Q&A: Bid to ban German far-right party

Parliamentarians attend a session of the German Bundesrat Image copyright Getty Images
Image caption The 69-member Bundesrat represents Germany's federal states

The German upper house of parliament, the Bundesrat, has voted to ask the constitutional court to ban the far-right National Democratic Party of Germany (NPD).

The Bundesrat represents the country's 16 constituent states and is entitled to launch such cases on its own.

The lower house and the government, which also have this power, have yet to decide whether or not to join the petition.

What are the NPD's aims?

The NPD is Germany's biggest far-right party. Founded in 1964, it espouses a racial type of nationalism and calls for Germany's borders of 1937 to be reinstated.

The domestic intelligence agency says the party seeks to overcome the current political system and has a favourable attitude towards historical Nazism.

The NPD obtained 1.5% of the vote in the 2009 general election and is not represented in the federal parliament. Between 2007 and 2011, its membership is thought to have fallen from about 7,200 to 6,300.

Why ban such a small party?

The NPD is weak nationally but has some regional strongholds, particularly in the east, where it is currently represented in two state assemblies.

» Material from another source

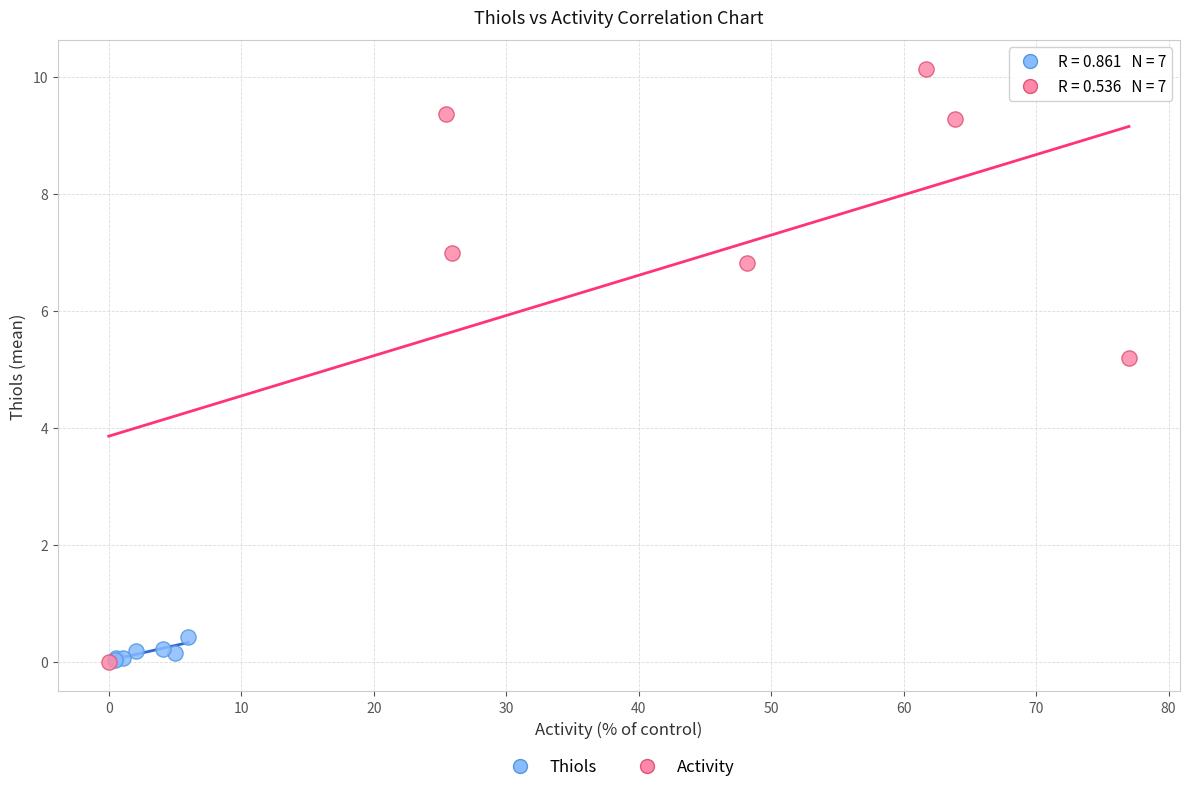

Which series contains the highest Y value?

Activity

"German democracy is now strong enough to live with neo-Nazism but Turkish greengrocers are not," the liberal daily Sueddeutsche Zeitung said recently.

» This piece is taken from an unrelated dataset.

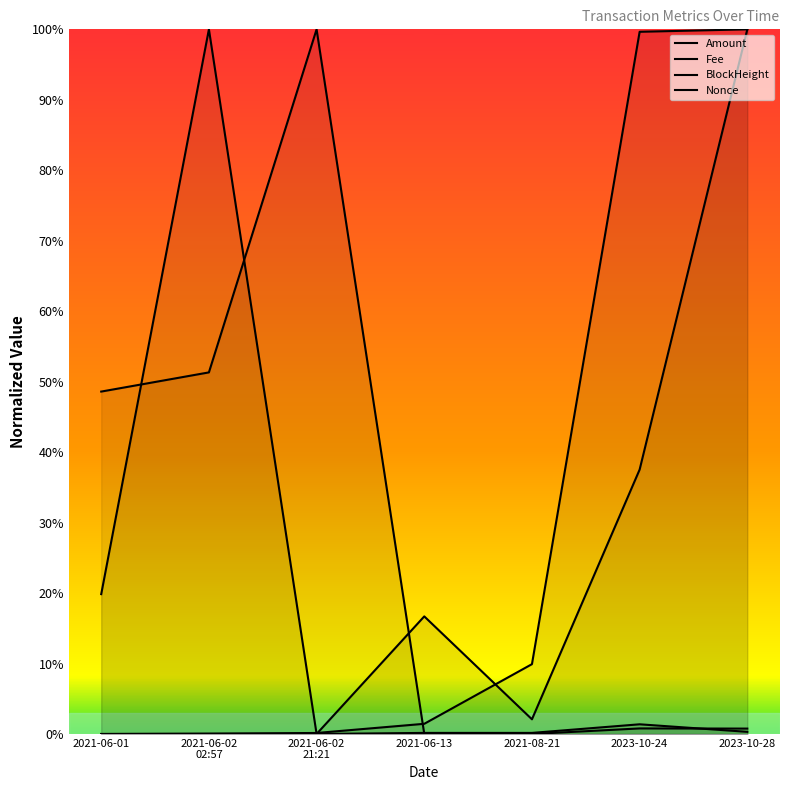

How many series are shown in this chart?

4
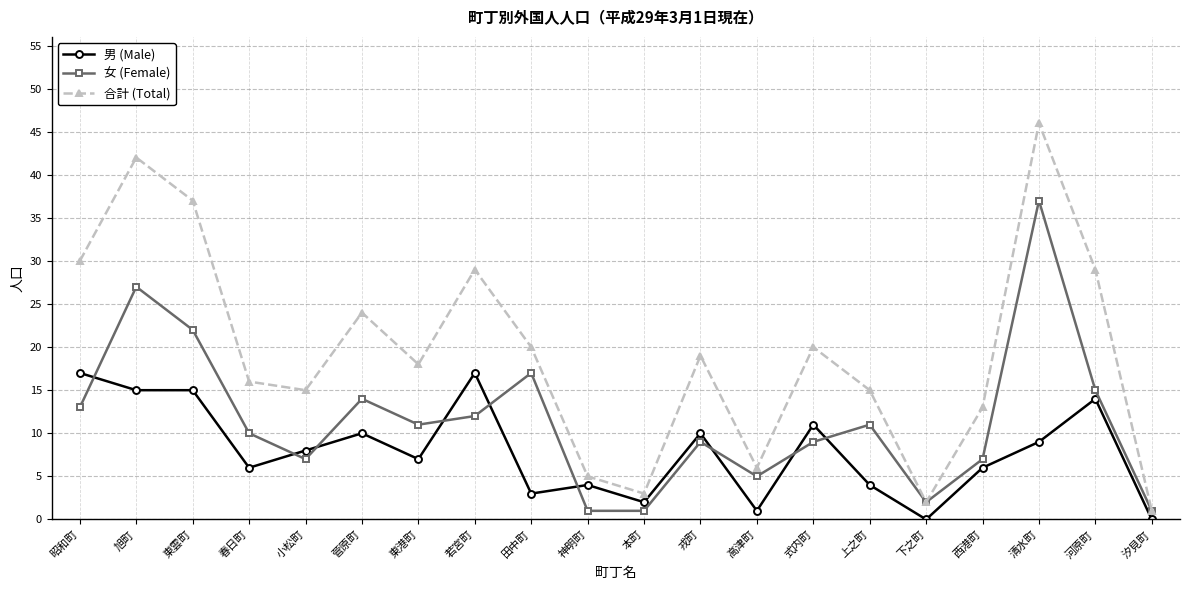

What is the difference between the maximum and minimum values in the 女 (Female) series?

36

Some media commentators have also argued that it is intolerable for the state to have to give the NPD financial support under party funding rules.

The discovery in 2011 of a neo-Nazi cell which had killed a number of foreigners and a policewoman gave fresh impetus to the debate on a ban, although the NPD denies any links to the group.

Image copyright Getty Images
Image caption Some say a ban would merely drive NPD members underground

Why is the government hesitating?

A previous, government-led attempt to have the NPD banned collapsed in 2003 over the presence of intelligence agency informants in the higher echelons of the party.

Chancellor Angela Merkel has said she wants to be sure that the fresh bid has every chance of success before her centre-right government joins it.

Some media commentators have warned against a ban, arguing that it would only drive NPD members underground or lead them to join other far-right parties.

"The party is clearly racist, anti-Semitic and xenophobic, but a democracy that is ready to defend itself must be able to live with such a splinter group," a recent commentary in the conservative daily Die Welt said.

How would a ban be enacted?

The Bundesrat's decision launches a process which could take many months.

The first step will be for the Bundesrat to draw up a formal application to the constitutional court calling for the NPD to be declared unconstitutional and to be dissolved.

The upper house has also voted to ask the court to prohibit the creation of any successor organisations and to order the seizure of the party's assets.

The court will consider the application and the evidence submitted before making its ruling.

Would a ban be final?

Any decision to ban the party could be challenged in the European Court of Human Rights.

Observers are divided over whether such an appeal would be likely to succeed.

Some have warned that the Strasbourg-based court would apply stricter criteria than the German constitutional court.

Others have argued that Germany's highest court would give detailed reasons for a ban which the European Court of Human Rights would find difficult to ignore.

"Party bans are in the first instance a matter for sovereign states" and therefore the fate of the NPD will "probably" be decided by a German ruling, the daily Der Tagesspiegel said recently.